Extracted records
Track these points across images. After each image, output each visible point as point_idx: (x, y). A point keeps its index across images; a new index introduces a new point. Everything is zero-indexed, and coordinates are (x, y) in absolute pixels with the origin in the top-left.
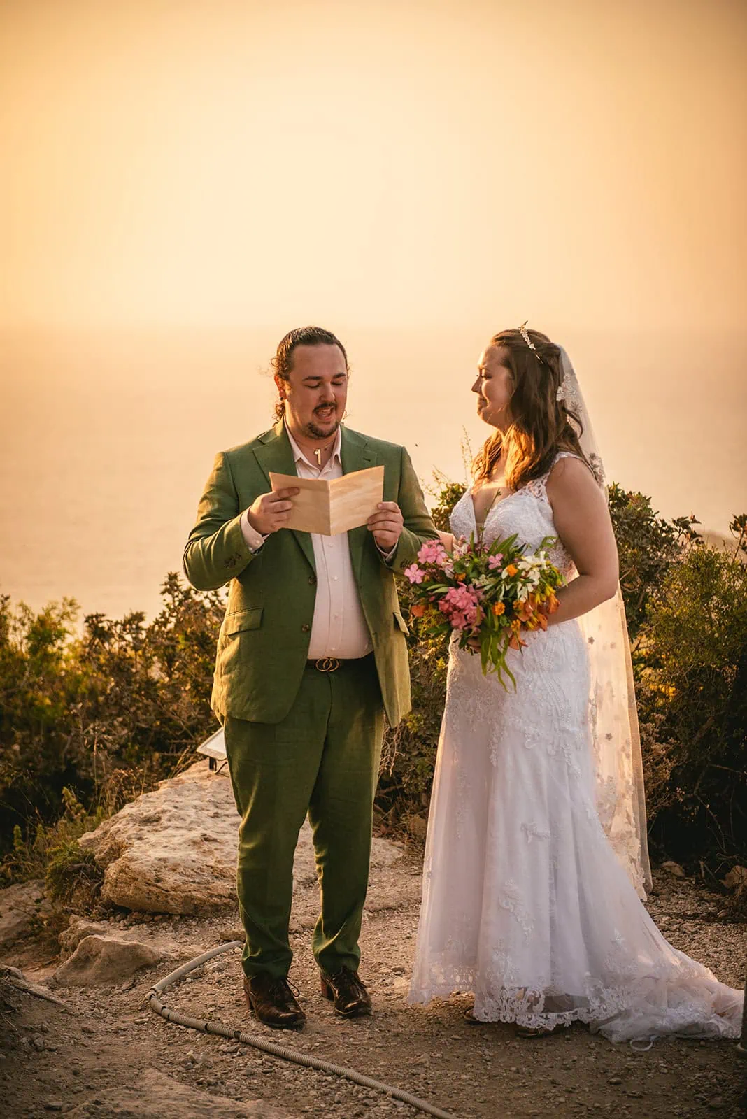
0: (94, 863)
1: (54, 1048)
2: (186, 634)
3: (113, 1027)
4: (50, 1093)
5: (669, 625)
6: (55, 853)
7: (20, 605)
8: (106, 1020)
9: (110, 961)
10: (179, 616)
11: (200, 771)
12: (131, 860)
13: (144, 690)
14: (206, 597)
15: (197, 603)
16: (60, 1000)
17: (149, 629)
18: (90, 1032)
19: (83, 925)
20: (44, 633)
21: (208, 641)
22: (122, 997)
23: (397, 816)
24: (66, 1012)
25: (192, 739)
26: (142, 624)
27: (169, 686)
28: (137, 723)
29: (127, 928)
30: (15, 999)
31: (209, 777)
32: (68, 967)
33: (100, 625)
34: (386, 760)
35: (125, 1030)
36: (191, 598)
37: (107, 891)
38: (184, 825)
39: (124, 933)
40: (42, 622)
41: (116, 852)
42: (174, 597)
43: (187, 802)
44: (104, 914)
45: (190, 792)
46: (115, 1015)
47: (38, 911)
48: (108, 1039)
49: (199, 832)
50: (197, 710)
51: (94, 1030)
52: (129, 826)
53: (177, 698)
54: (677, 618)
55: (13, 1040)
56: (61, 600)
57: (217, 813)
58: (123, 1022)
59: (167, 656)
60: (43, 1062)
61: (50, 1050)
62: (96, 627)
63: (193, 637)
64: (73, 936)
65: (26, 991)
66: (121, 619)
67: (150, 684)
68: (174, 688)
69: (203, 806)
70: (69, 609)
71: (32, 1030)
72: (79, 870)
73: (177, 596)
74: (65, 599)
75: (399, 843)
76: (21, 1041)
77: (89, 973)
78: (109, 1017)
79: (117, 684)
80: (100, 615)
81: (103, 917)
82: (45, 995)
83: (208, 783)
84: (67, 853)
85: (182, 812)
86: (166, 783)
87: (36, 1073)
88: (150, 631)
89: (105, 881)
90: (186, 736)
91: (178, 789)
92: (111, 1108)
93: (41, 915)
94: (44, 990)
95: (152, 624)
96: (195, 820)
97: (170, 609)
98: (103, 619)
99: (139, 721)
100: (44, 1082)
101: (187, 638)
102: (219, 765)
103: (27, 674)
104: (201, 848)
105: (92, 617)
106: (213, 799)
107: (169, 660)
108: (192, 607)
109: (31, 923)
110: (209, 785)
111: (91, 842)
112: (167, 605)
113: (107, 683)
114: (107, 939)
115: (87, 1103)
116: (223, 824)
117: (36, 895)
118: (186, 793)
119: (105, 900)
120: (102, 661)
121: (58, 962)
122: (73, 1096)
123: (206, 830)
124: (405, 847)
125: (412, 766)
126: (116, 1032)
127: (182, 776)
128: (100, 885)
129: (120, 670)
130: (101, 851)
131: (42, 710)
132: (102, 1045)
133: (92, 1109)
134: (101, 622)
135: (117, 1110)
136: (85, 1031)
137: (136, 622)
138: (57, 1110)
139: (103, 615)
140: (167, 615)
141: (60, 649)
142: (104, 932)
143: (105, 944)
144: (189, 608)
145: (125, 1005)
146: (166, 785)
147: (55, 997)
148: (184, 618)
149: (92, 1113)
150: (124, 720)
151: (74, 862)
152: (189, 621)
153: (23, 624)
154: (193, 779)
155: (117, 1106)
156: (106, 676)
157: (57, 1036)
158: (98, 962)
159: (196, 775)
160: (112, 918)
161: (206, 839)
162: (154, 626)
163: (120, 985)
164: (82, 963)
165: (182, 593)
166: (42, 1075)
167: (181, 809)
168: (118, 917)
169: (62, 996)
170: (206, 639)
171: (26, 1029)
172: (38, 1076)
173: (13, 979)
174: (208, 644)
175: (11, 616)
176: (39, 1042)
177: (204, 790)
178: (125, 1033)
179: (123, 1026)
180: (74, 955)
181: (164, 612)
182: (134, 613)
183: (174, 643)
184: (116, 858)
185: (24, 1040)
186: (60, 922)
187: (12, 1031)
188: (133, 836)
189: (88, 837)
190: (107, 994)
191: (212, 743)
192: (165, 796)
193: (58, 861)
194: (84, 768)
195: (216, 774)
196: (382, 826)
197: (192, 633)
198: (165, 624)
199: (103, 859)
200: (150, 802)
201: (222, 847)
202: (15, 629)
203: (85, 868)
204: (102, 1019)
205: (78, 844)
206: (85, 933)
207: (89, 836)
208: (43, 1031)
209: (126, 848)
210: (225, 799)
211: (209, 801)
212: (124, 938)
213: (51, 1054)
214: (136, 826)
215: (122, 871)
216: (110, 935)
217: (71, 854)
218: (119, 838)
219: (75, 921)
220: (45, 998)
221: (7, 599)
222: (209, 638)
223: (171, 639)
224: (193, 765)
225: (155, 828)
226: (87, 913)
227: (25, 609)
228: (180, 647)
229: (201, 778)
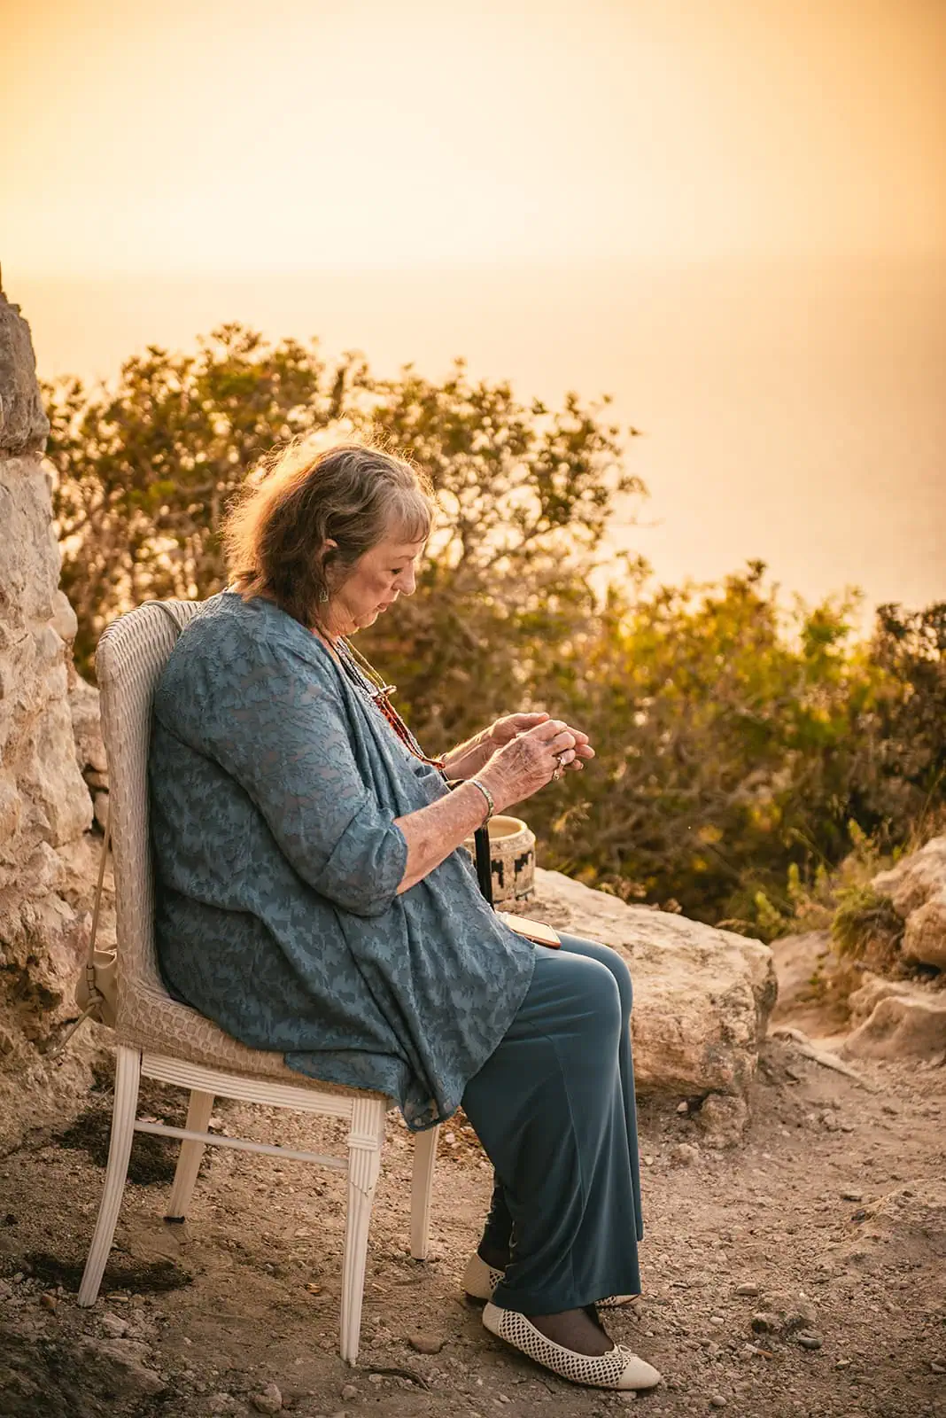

#### Exercise instructions:
The full set of entries should be transcribed exactly, pictures left aside.

#### Result:
Track these points across images. After each image, output each visible point as point_idx: (x, y). A point keeps its index across images; a new index introduces a new point. Everything is zero-indexed, and coordinates are (x, y) in absolute pixels with the origin in the top-left.
0: (94, 863)
1: (54, 1048)
2: (186, 634)
3: (113, 1027)
4: (50, 1093)
5: (669, 625)
6: (55, 853)
7: (20, 605)
8: (106, 1020)
9: (110, 961)
10: (179, 616)
11: (200, 771)
12: (131, 860)
13: (144, 690)
14: (206, 597)
15: (197, 603)
16: (60, 1000)
17: (149, 629)
18: (90, 1032)
19: (83, 925)
20: (44, 633)
21: (208, 641)
22: (122, 997)
23: (397, 816)
24: (66, 1012)
25: (192, 739)
26: (142, 624)
27: (169, 686)
28: (137, 723)
29: (127, 928)
30: (15, 999)
31: (209, 777)
32: (68, 967)
33: (100, 625)
34: (386, 760)
35: (125, 1030)
36: (191, 598)
37: (107, 891)
38: (184, 825)
39: (124, 933)
40: (42, 622)
41: (116, 852)
42: (174, 597)
43: (187, 802)
44: (104, 914)
45: (190, 792)
46: (115, 1015)
47: (38, 911)
48: (108, 1039)
49: (199, 832)
50: (197, 710)
51: (94, 1030)
52: (129, 826)
53: (177, 698)
54: (677, 618)
55: (13, 1040)
56: (61, 600)
57: (217, 813)
58: (123, 1022)
59: (167, 656)
60: (43, 1062)
61: (50, 1050)
62: (96, 627)
63: (193, 637)
64: (73, 936)
65: (26, 991)
66: (121, 619)
67: (150, 684)
68: (174, 688)
69: (203, 806)
70: (69, 609)
71: (32, 1030)
72: (79, 870)
73: (177, 596)
74: (65, 599)
75: (399, 843)
76: (21, 1041)
77: (89, 973)
78: (109, 1017)
79: (117, 684)
80: (100, 615)
81: (103, 917)
82: (45, 995)
83: (208, 783)
84: (67, 853)
85: (182, 812)
86: (166, 783)
87: (36, 1073)
88: (150, 631)
89: (105, 881)
90: (186, 736)
91: (178, 789)
92: (111, 1108)
93: (41, 915)
94: (44, 990)
95: (152, 624)
96: (195, 820)
97: (170, 609)
98: (103, 619)
99: (139, 721)
100: (44, 1082)
101: (187, 638)
102: (219, 765)
103: (27, 674)
104: (201, 848)
105: (92, 617)
106: (213, 799)
107: (169, 660)
108: (192, 607)
109: (31, 923)
110: (209, 785)
111: (91, 842)
112: (167, 605)
113: (107, 683)
114: (107, 939)
115: (87, 1103)
116: (223, 824)
117: (36, 895)
118: (186, 793)
119: (105, 900)
120: (102, 661)
121: (58, 962)
122: (73, 1096)
123: (206, 830)
124: (405, 847)
125: (412, 766)
126: (116, 1032)
127: (182, 776)
128: (100, 885)
129: (120, 670)
130: (101, 851)
131: (42, 710)
132: (102, 1045)
133: (92, 1109)
134: (101, 622)
135: (117, 1110)
136: (85, 1031)
137: (136, 622)
138: (57, 1110)
139: (103, 615)
140: (167, 615)
141: (60, 649)
142: (104, 932)
143: (105, 944)
144: (189, 608)
145: (125, 1005)
146: (166, 785)
147: (55, 997)
148: (184, 618)
149: (92, 1113)
150: (124, 720)
151: (74, 862)
152: (189, 621)
153: (23, 624)
154: (193, 779)
155: (117, 1106)
156: (106, 676)
157: (57, 1036)
158: (98, 962)
159: (196, 775)
160: (112, 918)
161: (206, 839)
162: (154, 626)
163: (120, 985)
164: (82, 963)
165: (182, 593)
166: (42, 1075)
167: (181, 809)
168: (118, 917)
169: (62, 996)
170: (206, 639)
171: (26, 1029)
172: (38, 1076)
173: (13, 979)
174: (208, 644)
175: (11, 616)
176: (39, 1042)
177: (204, 790)
178: (125, 1033)
179: (123, 1026)
180: (74, 955)
181: (164, 612)
182: (134, 613)
183: (174, 643)
184: (116, 858)
185: (24, 1040)
186: (60, 922)
187: (12, 1031)
188: (133, 836)
189: (88, 837)
190: (107, 994)
191: (212, 743)
192: (165, 796)
193: (58, 861)
194: (84, 768)
195: (216, 774)
196: (382, 826)
197: (192, 633)
198: (165, 624)
199: (103, 859)
200: (150, 802)
201: (222, 847)
202: (15, 629)
203: (85, 868)
204: (102, 1019)
205: (78, 844)
206: (85, 933)
207: (89, 836)
208: (43, 1031)
209: (126, 848)
210: (225, 799)
211: (209, 801)
212: (124, 938)
213: (51, 1054)
214: (136, 826)
215: (122, 871)
216: (110, 935)
217: (71, 854)
218: (119, 838)
219: (75, 921)
220: (45, 998)
221: (7, 599)
222: (209, 638)
223: (171, 639)
224: (193, 765)
225: (155, 828)
226: (87, 913)
227: (25, 609)
228: (180, 647)
229: (201, 778)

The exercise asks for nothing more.